**Data to examine**
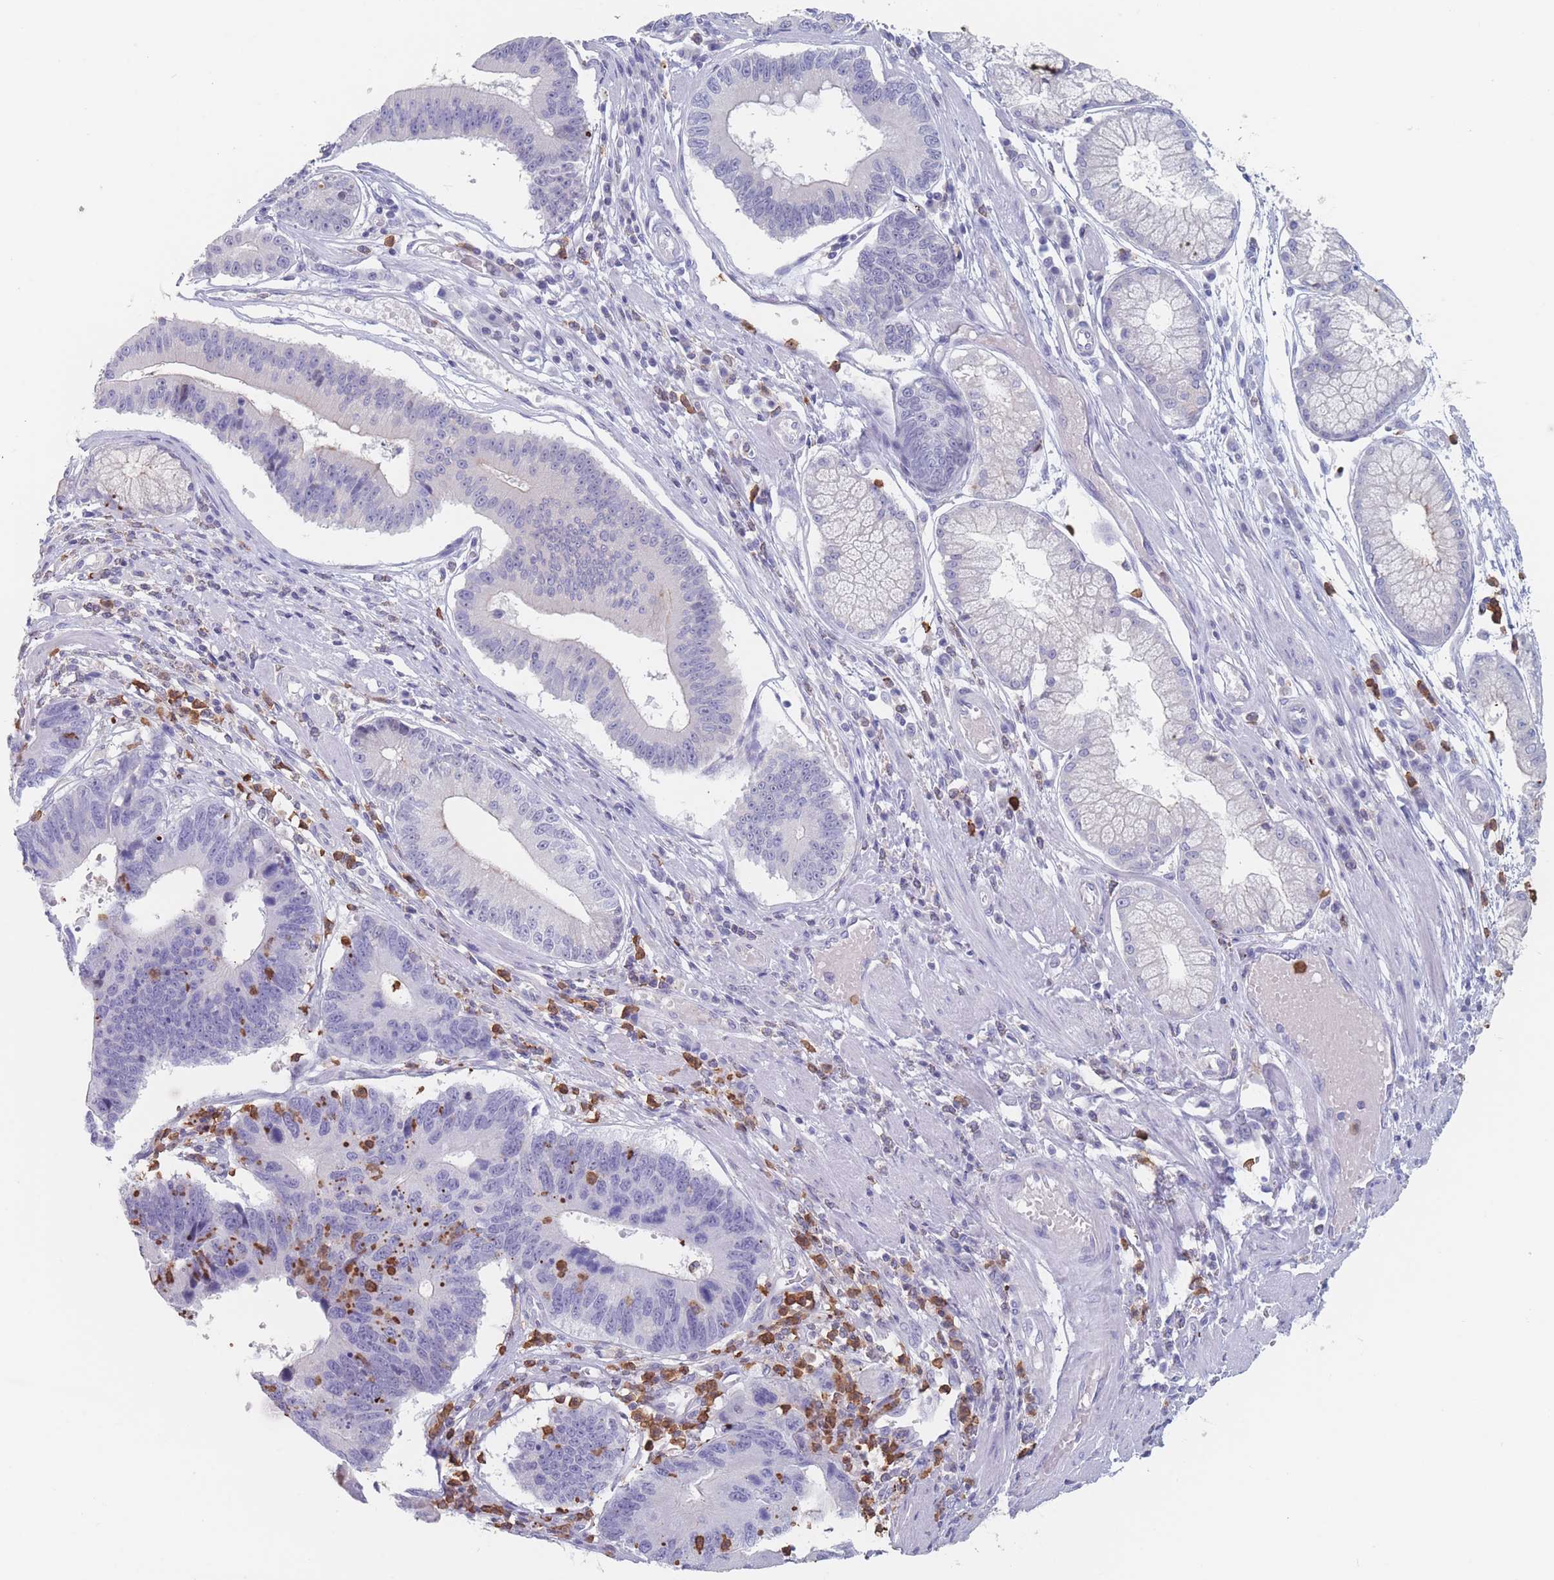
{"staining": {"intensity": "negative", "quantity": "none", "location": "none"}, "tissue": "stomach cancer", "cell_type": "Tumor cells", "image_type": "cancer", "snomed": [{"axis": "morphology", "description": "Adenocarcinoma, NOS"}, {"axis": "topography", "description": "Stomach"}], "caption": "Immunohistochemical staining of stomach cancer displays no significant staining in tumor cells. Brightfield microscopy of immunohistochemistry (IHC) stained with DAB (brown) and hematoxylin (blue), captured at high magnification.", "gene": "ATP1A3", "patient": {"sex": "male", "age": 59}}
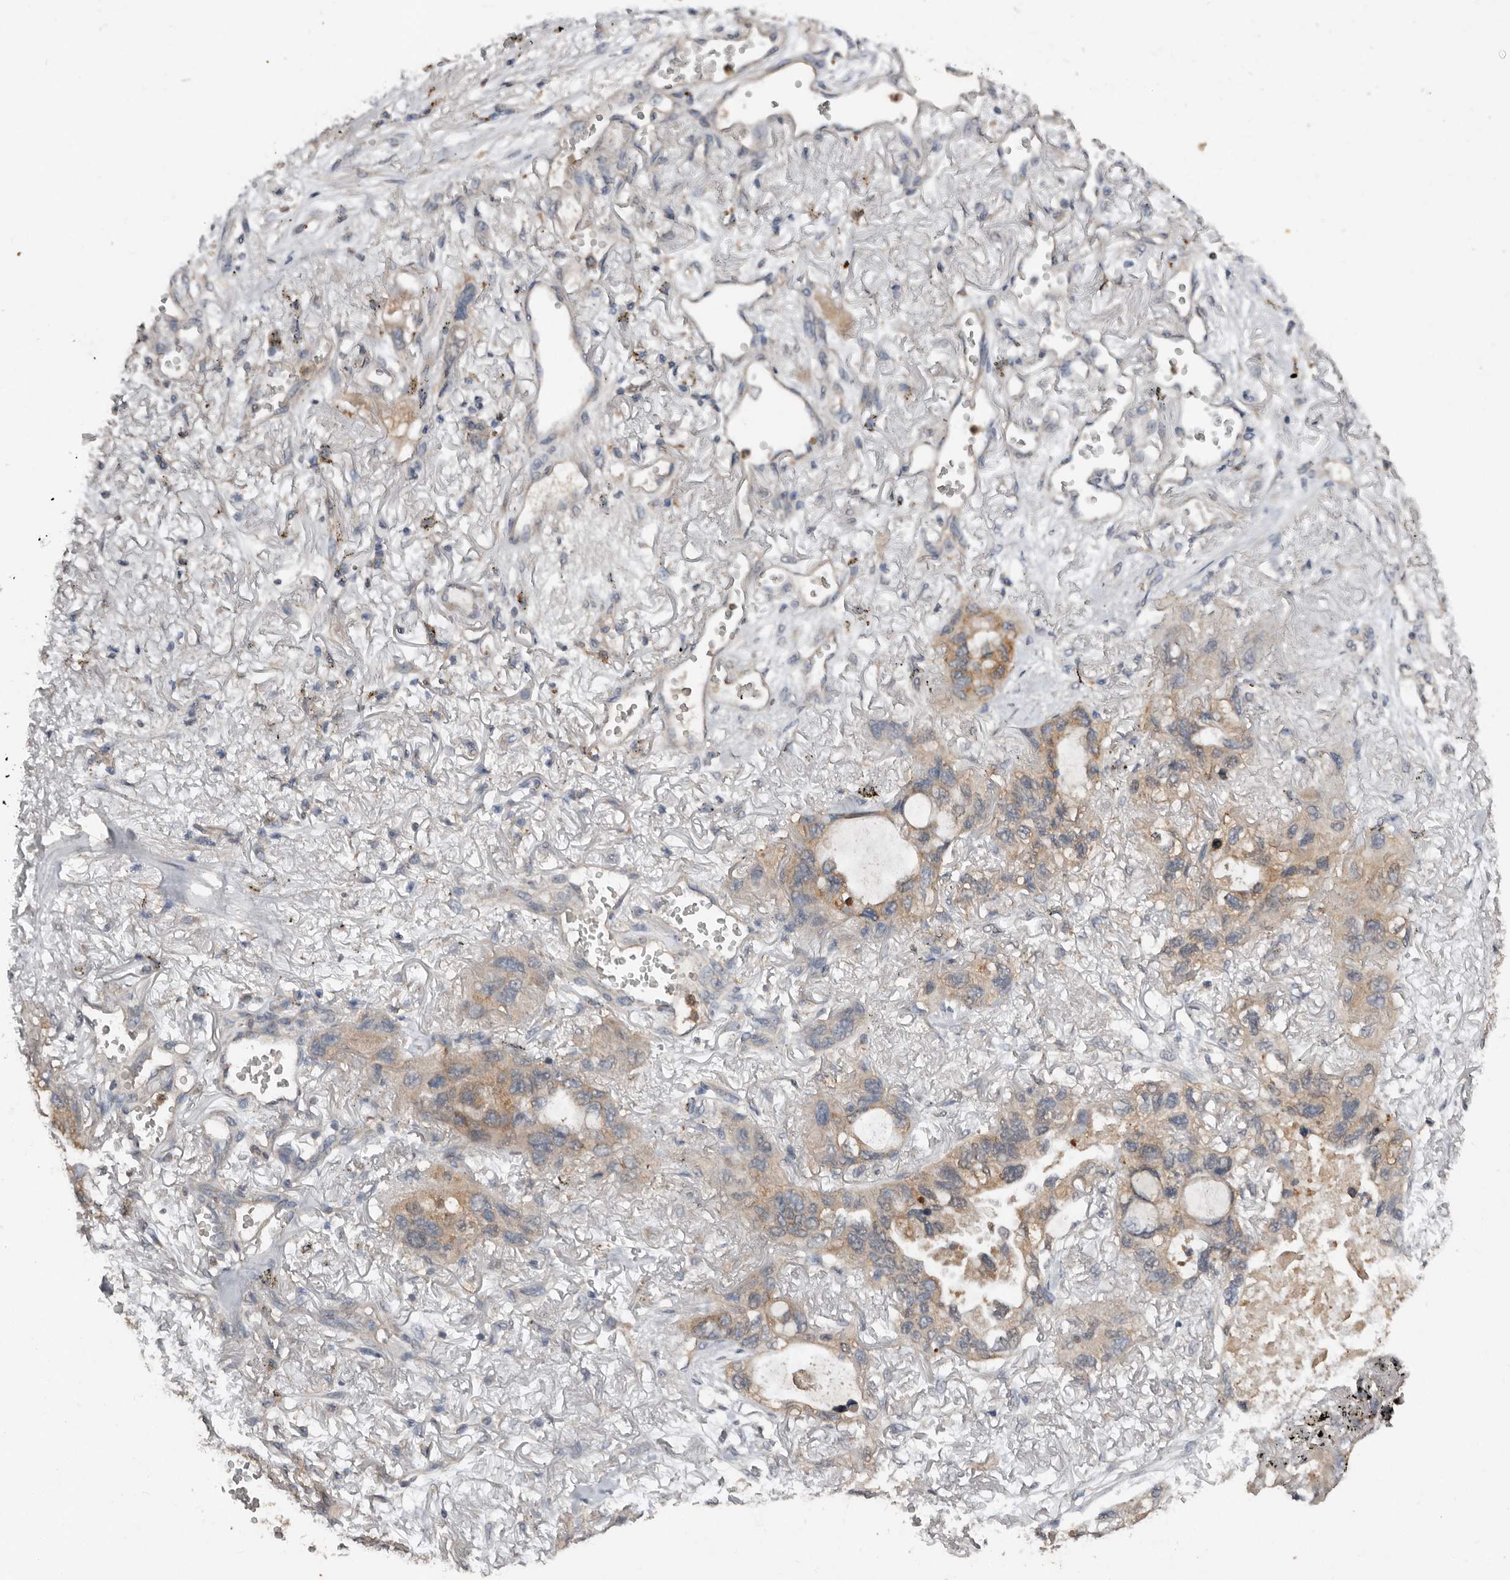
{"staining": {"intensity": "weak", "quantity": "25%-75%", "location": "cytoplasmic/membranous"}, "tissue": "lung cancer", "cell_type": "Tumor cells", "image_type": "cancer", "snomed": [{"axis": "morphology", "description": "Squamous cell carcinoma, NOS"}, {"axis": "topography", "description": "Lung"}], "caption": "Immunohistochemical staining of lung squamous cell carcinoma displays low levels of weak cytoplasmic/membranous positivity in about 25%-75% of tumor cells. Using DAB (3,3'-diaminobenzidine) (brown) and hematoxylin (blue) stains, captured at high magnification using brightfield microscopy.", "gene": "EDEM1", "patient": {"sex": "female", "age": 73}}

* * *

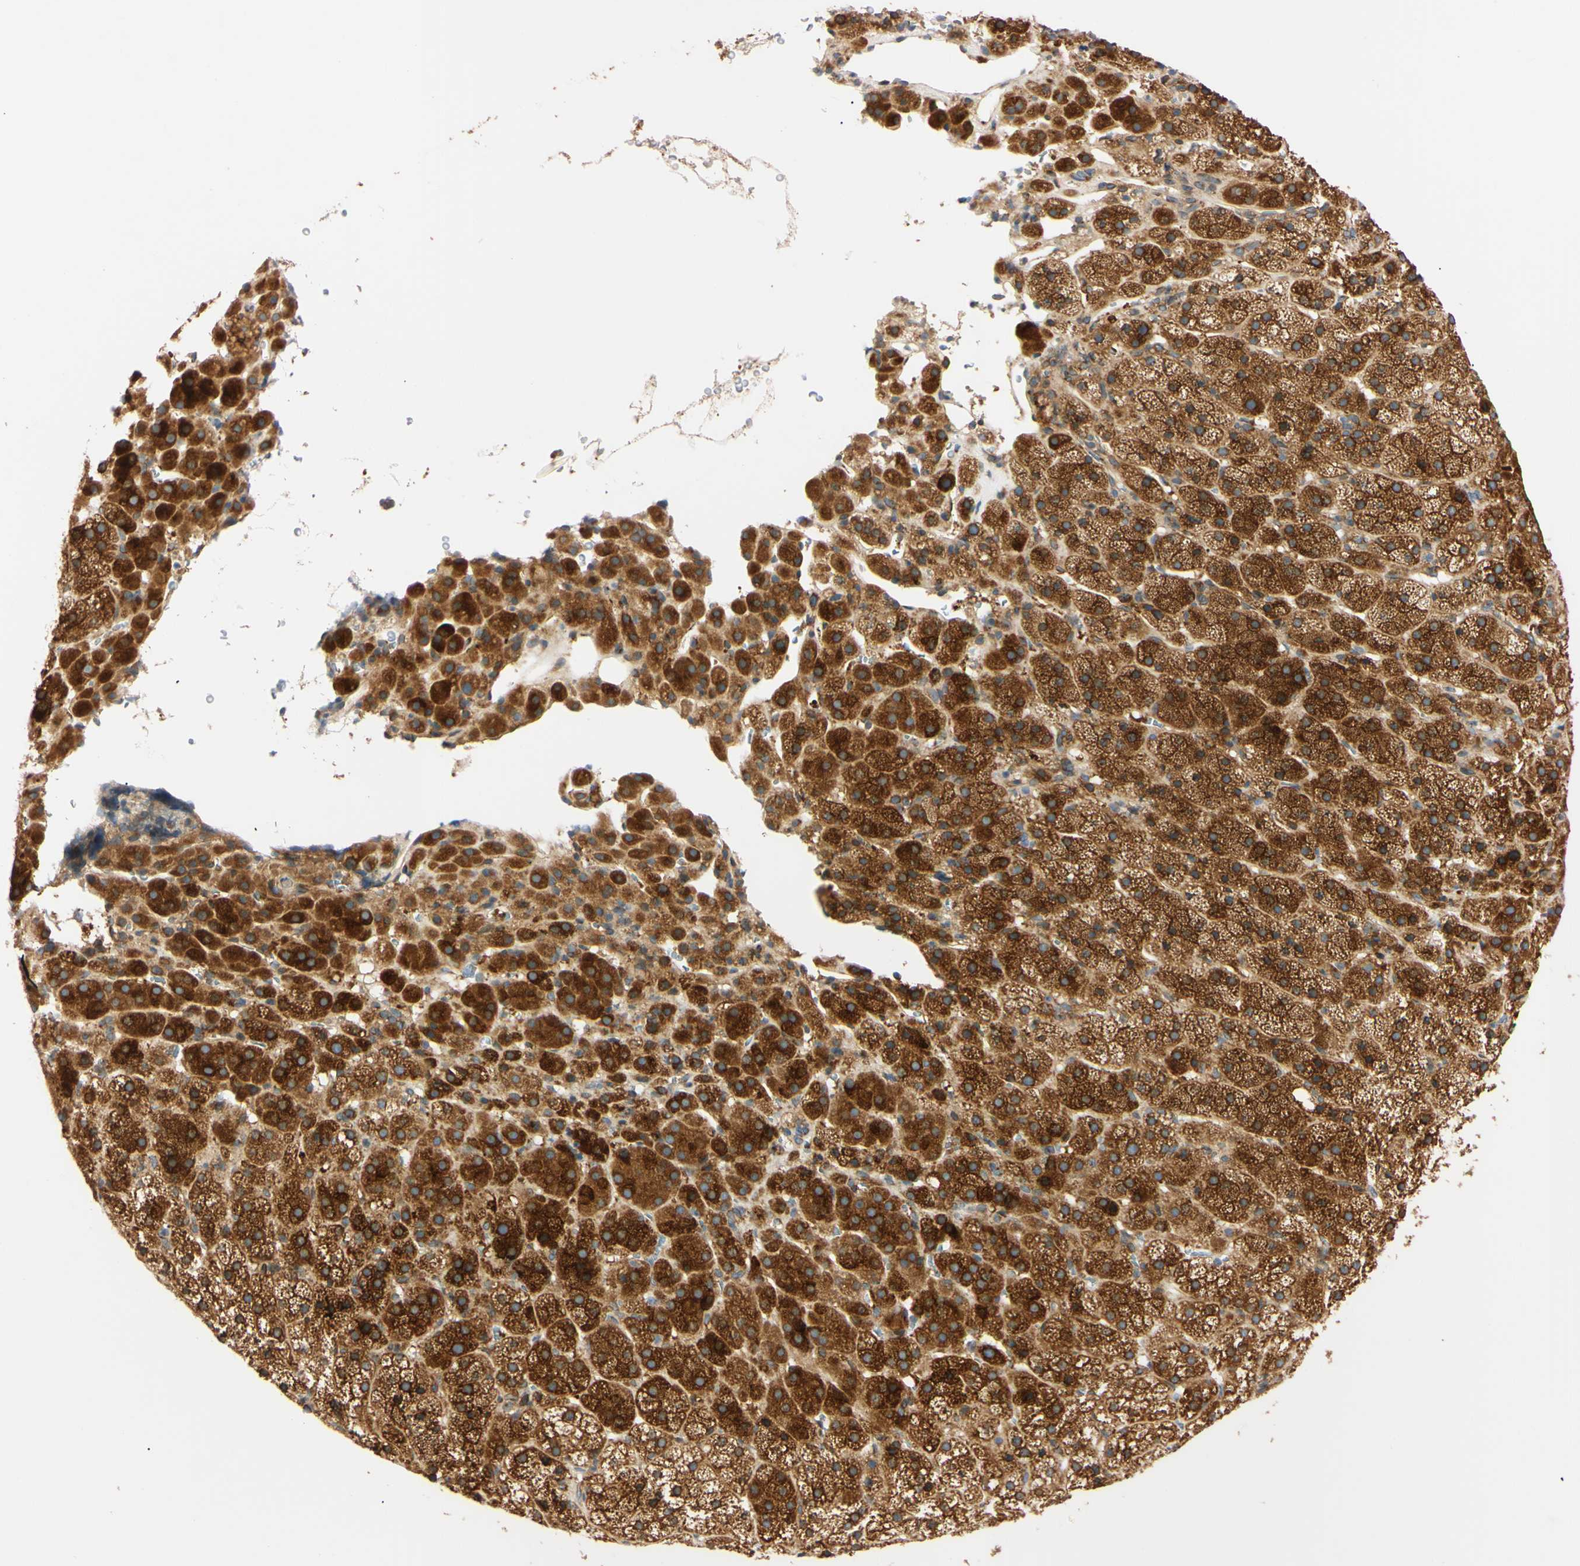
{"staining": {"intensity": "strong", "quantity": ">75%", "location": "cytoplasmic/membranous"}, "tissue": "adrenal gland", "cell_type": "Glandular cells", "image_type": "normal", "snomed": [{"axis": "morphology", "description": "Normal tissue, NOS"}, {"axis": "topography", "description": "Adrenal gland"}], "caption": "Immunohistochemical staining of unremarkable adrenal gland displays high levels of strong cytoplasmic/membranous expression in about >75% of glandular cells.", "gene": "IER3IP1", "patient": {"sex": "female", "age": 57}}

**About this task**
Only the lines of the listing above from the one with "staining of stomach" through the one with "staining of lung" should be output, exactly, with both ends kept and pictures left out.

**Expected output**
{"staining": {"intensity": "negative", "quantity": "none", "location": "none"}, "tissue": "stomach cancer", "cell_type": "Tumor cells", "image_type": "cancer", "snomed": [{"axis": "morphology", "description": "Adenocarcinoma, NOS"}, {"axis": "topography", "description": "Stomach"}], "caption": "Immunohistochemical staining of stomach cancer displays no significant staining in tumor cells. Brightfield microscopy of immunohistochemistry (IHC) stained with DAB (brown) and hematoxylin (blue), captured at high magnification.", "gene": "ATP1A3", "patient": {"sex": "male", "age": 59}}
{"staining": {"intensity": "weak", "quantity": "25%-75%", "location": "cytoplasmic/membranous"}, "tissue": "lung cancer", "cell_type": "Tumor cells", "image_type": "cancer", "snomed": [{"axis": "morphology", "description": "Squamous cell carcinoma, NOS"}, {"axis": "topography", "description": "Lung"}], "caption": "Immunohistochemical staining of lung squamous cell carcinoma displays low levels of weak cytoplasmic/membranous positivity in about 25%-75% of tumor cells. Using DAB (3,3'-diaminobenzidine) (brown) and hematoxylin (blue) stains, captured at high magnification using brightfield microscopy.", "gene": "EDEM1", "patient": {"sex": "female", "age": 73}}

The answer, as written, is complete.